Objectives: This was a prevention-oriented study focused on the influence of the military culture and work environment on individual and collective drinking norms and thereafter drinking behavior of careerists in the United States Navy. Integrating ethnographic, survey and archival data we met the following study goals: (1) observed drinking patterns in both work- and non-work-related contexts for Navy officers and enlisted personnel. (2) analyzed the effects of alcohol consumption patterns on alcohol-related problems both within and outside of work using available objective measures (e.g., archival records of disciplinary action, demerits, absenteeism, alcohol and other treatment, and DUIs) and self-reports in the survey. (3)examined drinking and drinking problems as relate to, age, gender, ethnicity, religion, and family drinking history, and normative beliefs. (4)assessed the relationship between physical, social, and cultural characteristics of the workplace and drinking patterns and problems as organized under around social control (policies, procedures for enforcement) , alcohol availability, and work-related stress and alienation. (5) gained understandings of the effect of regimented or military-style culture at large (e.g., socializing and conformity to rituals, symbolic behavior, role and status, role modeling, age cohorts, etc.) on drinking patterns. (6) investigated how gender and ethnicity influence drinking and drinking problems within the context of military workplaces. A randomly drawn roster provided by the Department of Defense contained the names and addresses of 6,518 potential survey participants: final response was 60.2%. In the ethnography, we collected 81 tape-recorded, semi-structured open-ended interviews with quota sample of enlisted personnel, officers, medical personnel and officers.
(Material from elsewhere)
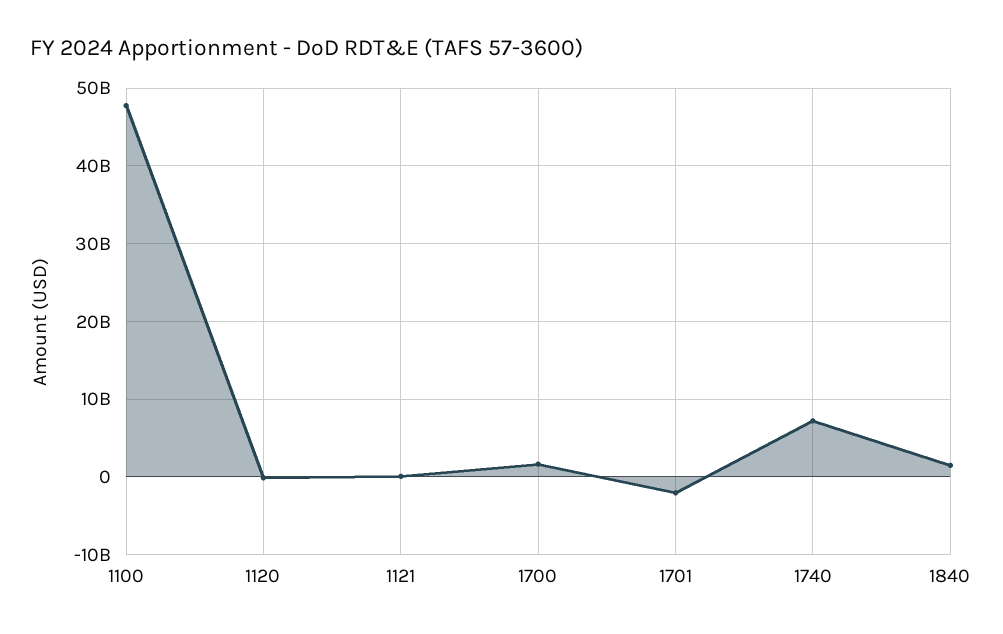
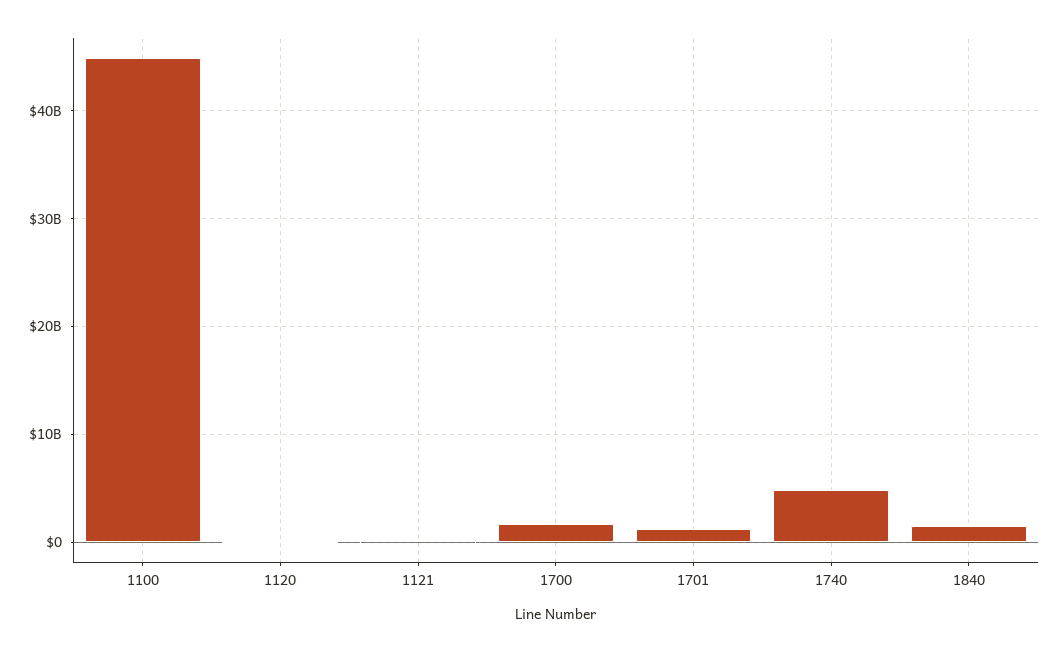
1100: 48000000000 -> 45000000000
1701: -2000000000 -> 1000000000
1740: 7000000000 -> 5000000000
Findings/Conclusions: The multivariate analyses showed an association between elements of the work environment (policy, alcohol availability, stress) and positive normative beliefs for drinking behavior, especially during deployment liberty. Normative beliefs, in turn, were associated with both heavy and heavy episodic (binge) drinking during deployment, and year-round alcohol abuse and heavy drinking.
Findings from the ethnography investigated the cultural context of survey findings. We demonstrated why inconsistent alcohol policy enforcement, work-related stress and length of deployment encouraged and promoted heavy and heavy episodic drinking, and how these factors are embedded in cultural and extenuating contexts of free range behavior and heavy episodic drinking on deployment liberty, heavy drinking as a means of letting off steam and in response to stress of shipboard confinement for long periods of time, and to relieve frustration with months of being away from family and friends at home.
Traditionally, the deployment experience, and all that goes on during many months at sea, including liberty, is crucial in creating a career sailor or officer A weak link in this process, however, is the high risk drinking that is part of the tradition of deployment liberty. As we found, those drinking and behavioral norms developed and reinforced on deployment, carry forward to year round drinking and alcohol abuse rates while sailors are on shore duty, and may be setting lifetime drinking patterns as well. Many more senior enlisted personnel, medical staff, alcohol counselors, and some line officers think about drinking problems in the context of individual personality, personal family circumstances, weakness, or exuberance of youth rather than attributable to factors of the Navy work environment, rituals and traditions. Explanations that point to the individual or other causes outside the realm of the work environment are convenient as it is much easier to regard problem drinking as an individual choice issue, and that is the message of treatment, than it is to rearrange traditional activities for a shipload of sailors in a foreign port. In light of this study's findings, it is easier to understand the continuance of heavy drinking rates in the U.S. Navy over many years, as well as the cultural and environmental barriers faced by the Navy's alcohol deglamorization and other prevention programs in addressing their goal of lowering heavy drinking and alcohol abuse rates. The Navy and other military forces might consider broad swept policy and environmental changes as complementary goals for their current approach to prevention.
Implications for Prevention: Sailors move rapidly from one geographic area to another and from one chain of command to another on an ongoing basis. This is particularly the case early in the career. The sailors enter and move through processes in a corkscrew fashion. Many models for public health and measurement cannot be used--at least not by Navy health promotion and substance abuse prevention personnel at the front end of the corkscrew. New ideas in measurement are needed that are informed by qualitative methods that might be able to show a shift in Navy cultural norms.
The formative part of Navy Health Promotion initiatives for recruits and trainees based upon qualitative information needs to be improved. Sailors spend less than 1% of their careers in healthcare facilities (hopefully). A comprehensive prevention plan must therefore be out in the environment, ultimately empowered by policy, or in the case of Navy Health Promotion personnel, line authority. The design of initiatives among these targeted groups should be carried out by researchers with scholarship behind the design. Dr. Ames, along with Drs. Cunradi and Moore, were invited to Great Lakes Recruit Training Command in Great Lakes, IL, and to Norfolk Naval Base, Atlantic Fleet Command, for Risk Prevention Seminars where they presented research findings and guidelines, consultation and planning for prevention efforts in the accession and training commands, and made recommendations on environmental prevention of alcohol-related problems among career Navy personnel.